It’s Autism Positivity Day 2014, which seems to me the ideal day for launching this blog.
This project started in a battered spiral notebook I keep next to my bed. When I started writing, I wasn’t sure I wanted to blog something as intensely personal as an autobiography. And I’m still not sure.
But there is something wonderfully positive and affirming about writing, specifically, about my autism. I’m not alone in this; by writing about my autism, I join a community of writers and bloggers of which I’m proud to be a part.
There’s also something wonderfully affirming about autobiography, or memoir, or life writing. This is particularly true when one is autistic. It is a persistent irony that so many researchers of autism – themselves neurotypical – continue to believe simultaneously that autistic people are fatally self-absorbed and that autistic people are incapable of writing meaningfully about their own lives. For instance, in An Anthropologist on Mars, Oliver Sacks writes:
When I first read [Emergence], I could not help being suspicious of it: the autistic mind…was incapable of self-understanding and understanding others and therefore authentic introspection and retrospection. How could an autistic person write an autobiography?

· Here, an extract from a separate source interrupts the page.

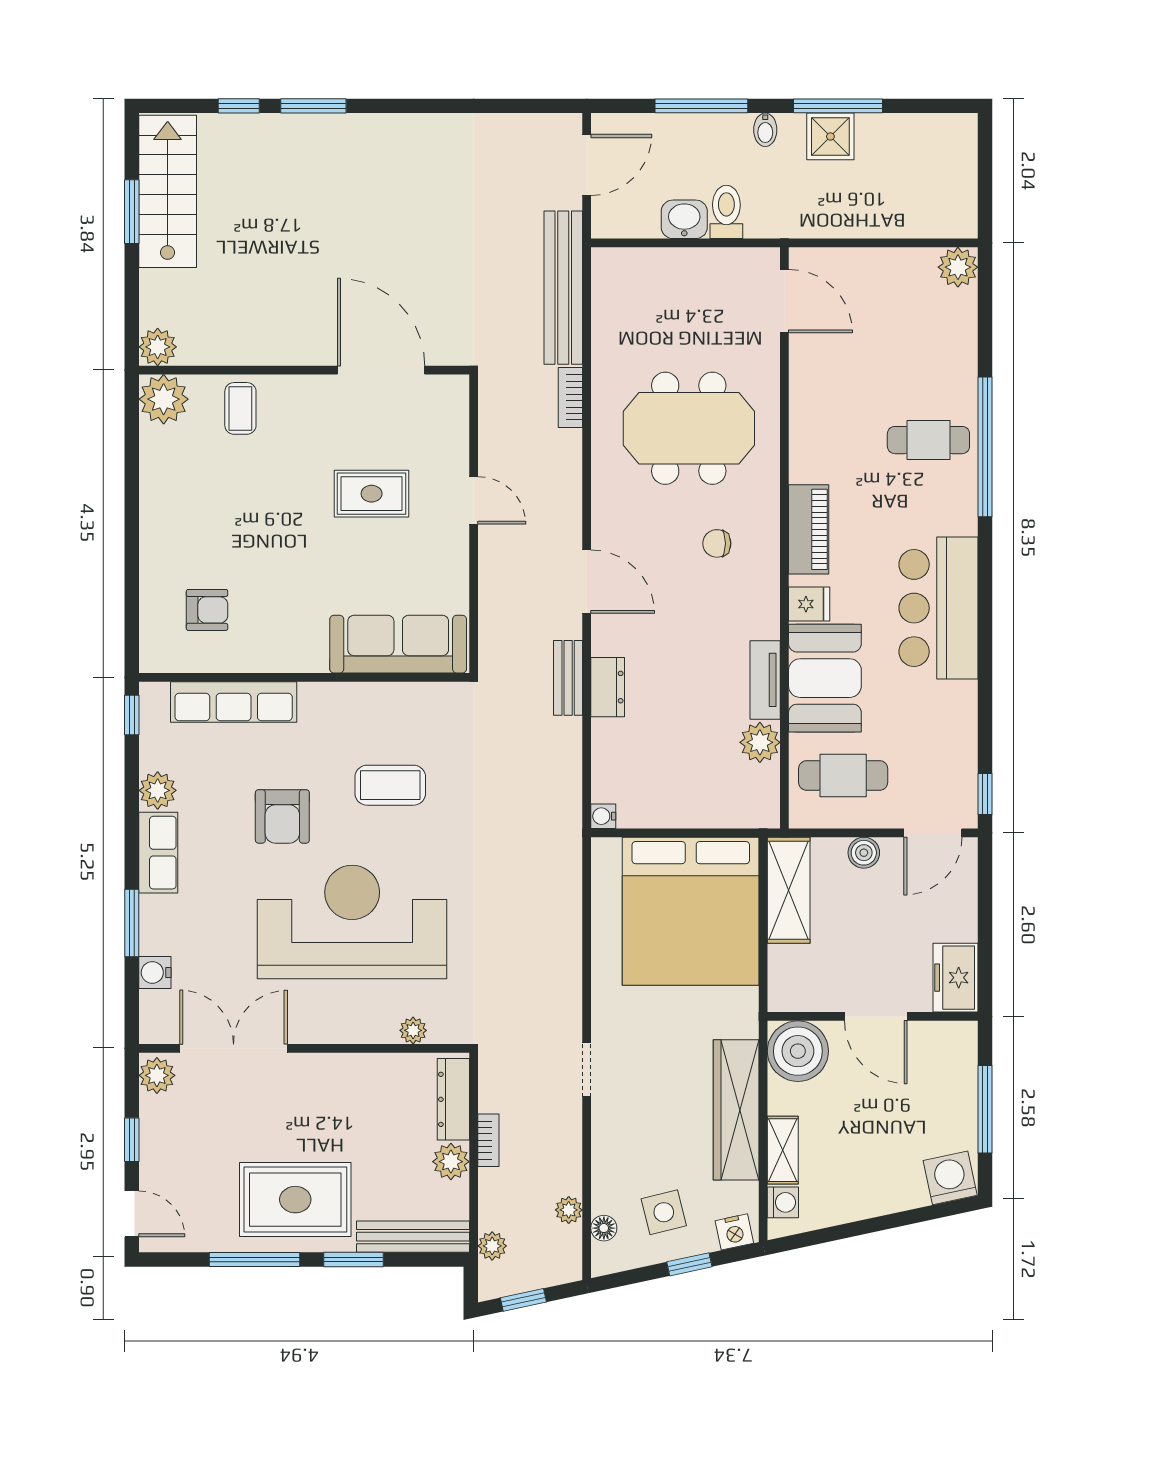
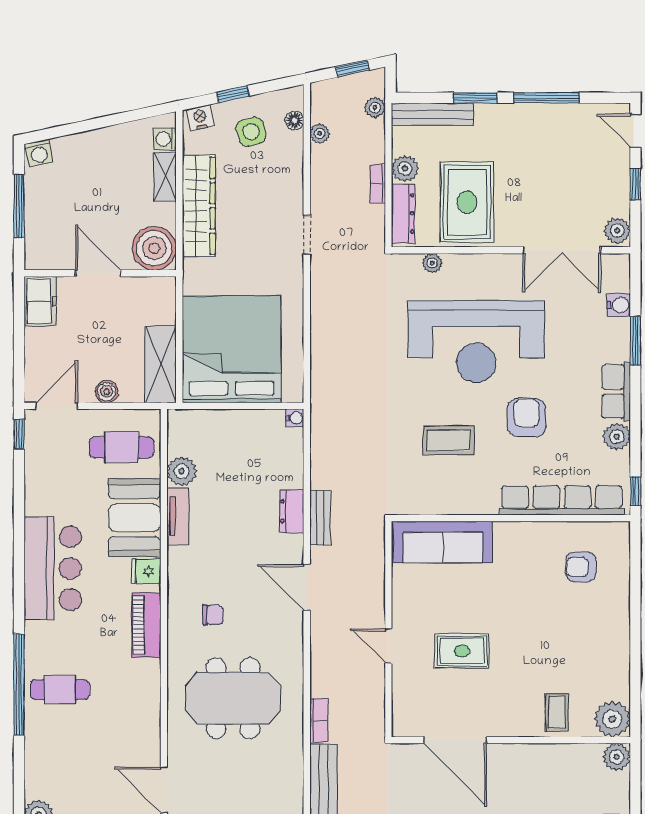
row of seats: (234, 702) -> (562, 500), width x1.36
washing machine: (950, 1178) -> (39, 153), width x0.73, depth x0.73
rug: (295, 1200) -> (467, 202), moved, turned 90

By the time Dr. Grandin’s second book, Thinking in Pictures, was written, Dr. Sacks’s view had changed…somewhat:
In 1986 a quite extraordinary, unprecedented and, in a way, unthinkable book was published, Temple Grandin’s Emergence: Labelled Autistic. Unprecedented because there had never before been an “inside narrative” of autism; unthinkable because it had been medical dogma for forty years or more that there was no “inside,” no inner life, in the autistic, or that if there was it would be forever denied access or expression; extraordinary because of its extreme (and strange) directness and clarity. …She provided a glimpse, and indeed a revelation, that there might be people, no less human than ourselves, who constructed their worlds, lived their lives, in almost unimaginably different ways.
Dr. Grandin’s books have been in print for years, and she’s since produced another one. Other autistic writers have written their own blogs, autobiographies, memoirs, poetry. Yet we are still treated as if our work is “extraordinary,” “unthinkable,” “a revelation,” “unimaginably different” – often, and especially, by those whose life’s work depends on our pliancy to their “unimaginable” theories.
When I read Dr. Sacks’s comments on Dr. Grandin’s life writing, I am reminded of these lines from Thoreau’s Walden:
I should not talk so much about myself if there were anybody else whom I knew as well. Unfortunately, I am confined to this theme by the narrowness of my experience.
To blog – to start a project that focuses specifically on my life as an autistic academic, an autistic woman, an autistic person – remains a radically positive move. I have a voice; I have had, have, and will have, a life. These things matter; these things are, too often for autistic people, not heard. I write about my life because it matters. I write about my life because I matter.
Happy Autism Positivity Day, everyone.